Tesla Powerwalls and PowerPacks save Vermont $500,000 during heatwaves


In California, distributed solar power was recently shown to have saved utilities more than $650 million from 2013-2015. Not to long ago, the same state also says solar+efficiency avoided $2.6 billion in grid upgrades. In New England, on April 21, we saw solar electricity drive the price of electricity, at 3 PM, just into negative territory -$.00265/kWh (less than a penny).

And this week, the latest story of the energy transition saving utility customers money came from Vermont. In an interview, with local station WCAX 3, Green Mountain Power VP Josh Castonguay says the company’s battery strategy is paying off.

All three of those (energy storage plants noted below) combined, during that peak hour that’s  happened this summer, are the equivalent of that, basically worth up to half a million dollars for customers.

Castonguay said the utility’s energy storage projects have been aggressively used during multiple heat waves this summer, including most recently on July 5th.

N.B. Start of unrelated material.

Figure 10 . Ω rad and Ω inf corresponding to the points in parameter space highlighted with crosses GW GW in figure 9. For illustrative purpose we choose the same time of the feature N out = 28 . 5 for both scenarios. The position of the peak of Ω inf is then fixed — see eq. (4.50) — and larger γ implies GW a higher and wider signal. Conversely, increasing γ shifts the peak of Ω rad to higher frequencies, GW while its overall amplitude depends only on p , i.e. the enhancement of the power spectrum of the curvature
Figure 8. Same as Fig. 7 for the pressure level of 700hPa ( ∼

The utility has been pushing three energy storage plants – a distributed 500 unit, 2.5 MW / 6.7 MWh facility built around the Tesla Powerwall 2, a second 2.0 MW / 3.4 MWh plant  in Stafford, and a third Tesla PowerPack facility in Panton.

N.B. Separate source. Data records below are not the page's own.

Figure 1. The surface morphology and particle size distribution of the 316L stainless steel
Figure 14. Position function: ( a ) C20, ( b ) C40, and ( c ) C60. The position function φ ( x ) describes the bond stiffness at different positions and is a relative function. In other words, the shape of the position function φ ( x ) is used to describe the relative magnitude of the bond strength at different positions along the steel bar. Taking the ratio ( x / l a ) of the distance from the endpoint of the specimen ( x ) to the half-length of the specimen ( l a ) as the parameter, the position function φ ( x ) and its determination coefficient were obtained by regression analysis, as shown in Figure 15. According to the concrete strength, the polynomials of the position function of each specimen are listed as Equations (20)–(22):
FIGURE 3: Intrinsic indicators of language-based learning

The Panton powerplant, below, is made of Tesla PowerPacks totalling 1 MW / 4 MWh of storage, accompanying 4.9 MW-AC of solar power.

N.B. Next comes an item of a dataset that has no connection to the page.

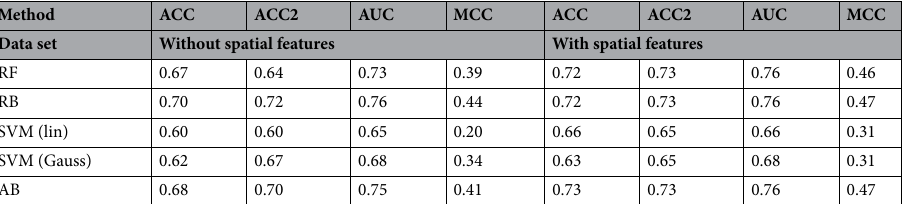
Table 2. Classification results of the tested classifiers for 25 mice with LOOS for the multispectral data set without (left side) and with spatial (right side) features. The PCA is done and 99% of the variance of the PCA is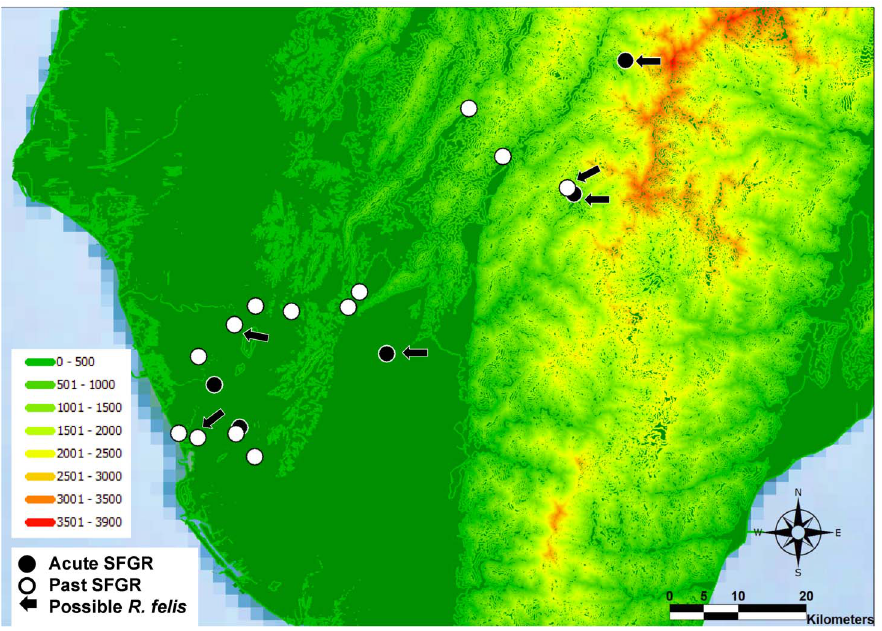
Figure 2. The case distribution of spotted fever group rickettsioses (SFGR) infections. Black circles: The 5 cases of acute infection SFGR. White circles: The 10 cases of past infection of SFGR. Black arrows: The 6 cases of possible Rickettsia felis infection.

Green Mountain Power line worker Matt Butler, at the Panton solar+storage facility.

Green Mountain Power

Green Mountain Power’s Stafford Hill landfill project – below – is a 2 MW-AC, 2.5 MW-DC solar plant plus a DC-coupled 2.0 MW / 3.4 MWh (1 MWh of lithium ion plus 2.4 MWh of lead-acid batteries) storage system in Rutland. The positioning of the hardware allows for the potential to island an area of the distribution grid to create a microgrid encompassing the adjacent high school, a designated emergency shelter.

Green Mountain Power Stafford solar+storage facility in Rutland. Batteries are in the shipping containers in the upper right.

Green Mountain Power

In an interview with the news station, local homeowner Mike Wheeler said he saw his Powerwall drained by 80%.

The utility plans on distributing another 1,500 Powerwalls, totaling 7.5 MW / 20.3 MWh, which will also serve as a backup generator for homeowners who lose power. Participants in Vermont’s program pay $15 a month for 120 months, or a one-time cost of $1,500 per Powerwall.

The utility has further petitioned the state for 5 MW solar + 2 MW/8 MWh battery microgrid projects in Milton & Ferrisburgh.